Where there was once only endocrine therapy alone, various options now exist for the management of this patient population, including CDK4/6 inhibitors like abemaciclib (Verzenio) or PARP inhibitors like olaparib (Lynparza).
Gradishar notes that the use of checkpoint inhibitors as a treatment for patients at a higher risk with early-stage breast cancer is also gaining traction. Giving checkpoint inhibitor therapy in addition to chemotherapy has been validated and further enhances risk reduction in regard to pathological complete response (pCR) and recurrent events.
0:08 | The other area that I think is evolving is the use of checkpoint inhibitors as a treatment for early-stage breast cancer for patients at higher risk. Those are patients where we would typically be giving neoadjuvant therapy and those are patients with triple negative disease, usually with bigger tumors or no positive disease.

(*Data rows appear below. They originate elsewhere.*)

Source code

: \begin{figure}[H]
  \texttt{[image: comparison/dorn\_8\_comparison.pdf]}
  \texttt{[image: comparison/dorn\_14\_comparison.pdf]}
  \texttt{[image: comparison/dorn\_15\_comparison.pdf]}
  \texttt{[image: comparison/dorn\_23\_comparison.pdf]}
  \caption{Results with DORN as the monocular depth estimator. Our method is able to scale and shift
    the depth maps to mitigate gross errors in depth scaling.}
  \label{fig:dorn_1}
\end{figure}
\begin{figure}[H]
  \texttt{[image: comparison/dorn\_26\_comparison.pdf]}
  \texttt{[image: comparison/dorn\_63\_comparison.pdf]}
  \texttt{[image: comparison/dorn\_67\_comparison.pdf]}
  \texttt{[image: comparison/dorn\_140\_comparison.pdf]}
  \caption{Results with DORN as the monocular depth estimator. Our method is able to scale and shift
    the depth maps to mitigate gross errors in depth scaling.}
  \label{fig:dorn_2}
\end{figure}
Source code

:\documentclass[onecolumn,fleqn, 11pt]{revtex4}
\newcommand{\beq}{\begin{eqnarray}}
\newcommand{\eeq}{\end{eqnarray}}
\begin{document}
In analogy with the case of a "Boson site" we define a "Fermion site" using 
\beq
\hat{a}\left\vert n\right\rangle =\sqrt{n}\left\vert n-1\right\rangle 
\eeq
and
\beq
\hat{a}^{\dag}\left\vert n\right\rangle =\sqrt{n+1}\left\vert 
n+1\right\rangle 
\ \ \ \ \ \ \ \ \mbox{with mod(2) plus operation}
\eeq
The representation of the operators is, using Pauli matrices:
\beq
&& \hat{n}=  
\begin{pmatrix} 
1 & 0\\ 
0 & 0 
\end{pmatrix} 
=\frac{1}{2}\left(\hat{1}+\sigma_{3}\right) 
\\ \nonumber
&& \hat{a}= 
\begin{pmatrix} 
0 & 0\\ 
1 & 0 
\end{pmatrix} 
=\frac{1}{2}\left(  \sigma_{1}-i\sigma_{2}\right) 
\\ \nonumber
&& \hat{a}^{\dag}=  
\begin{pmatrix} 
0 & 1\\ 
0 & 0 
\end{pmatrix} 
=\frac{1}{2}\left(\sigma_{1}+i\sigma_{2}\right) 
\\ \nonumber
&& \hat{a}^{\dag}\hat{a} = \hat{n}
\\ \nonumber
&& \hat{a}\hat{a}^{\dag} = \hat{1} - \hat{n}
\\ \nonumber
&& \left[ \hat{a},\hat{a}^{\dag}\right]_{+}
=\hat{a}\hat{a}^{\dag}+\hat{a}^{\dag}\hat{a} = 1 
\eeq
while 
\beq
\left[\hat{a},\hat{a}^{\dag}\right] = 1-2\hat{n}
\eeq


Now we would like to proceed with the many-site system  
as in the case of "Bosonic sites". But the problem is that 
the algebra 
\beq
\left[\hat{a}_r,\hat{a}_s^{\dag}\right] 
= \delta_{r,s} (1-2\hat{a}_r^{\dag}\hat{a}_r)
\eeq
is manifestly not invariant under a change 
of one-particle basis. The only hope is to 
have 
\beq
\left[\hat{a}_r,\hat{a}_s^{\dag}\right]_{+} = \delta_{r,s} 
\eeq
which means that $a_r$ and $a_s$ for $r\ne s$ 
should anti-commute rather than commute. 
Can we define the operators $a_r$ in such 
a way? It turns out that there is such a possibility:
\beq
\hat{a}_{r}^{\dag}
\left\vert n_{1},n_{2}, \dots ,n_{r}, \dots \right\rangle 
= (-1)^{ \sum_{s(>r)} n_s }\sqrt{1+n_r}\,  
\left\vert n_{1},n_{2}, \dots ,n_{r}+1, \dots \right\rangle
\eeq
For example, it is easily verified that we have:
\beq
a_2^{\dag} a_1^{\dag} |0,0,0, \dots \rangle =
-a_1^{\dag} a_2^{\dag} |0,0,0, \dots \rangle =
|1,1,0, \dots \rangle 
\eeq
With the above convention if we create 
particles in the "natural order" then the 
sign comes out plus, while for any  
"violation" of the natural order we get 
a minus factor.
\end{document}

0:32 | We learned from the trials with pembrolizumab that giving chemotherapy with the addition of pembrolizumab not only increases the pCR rate, the number of patients without evidence of disease in their breast at the time of surgery, but when you go downstream and follow these patients out, there are fewer of them that will develop a recurrence. It's been validated that giving checkpoint inhibitor therapy with chemotherapy preoperatively does further enhance risk reduction, not only in terms of pCR, but recurrence events.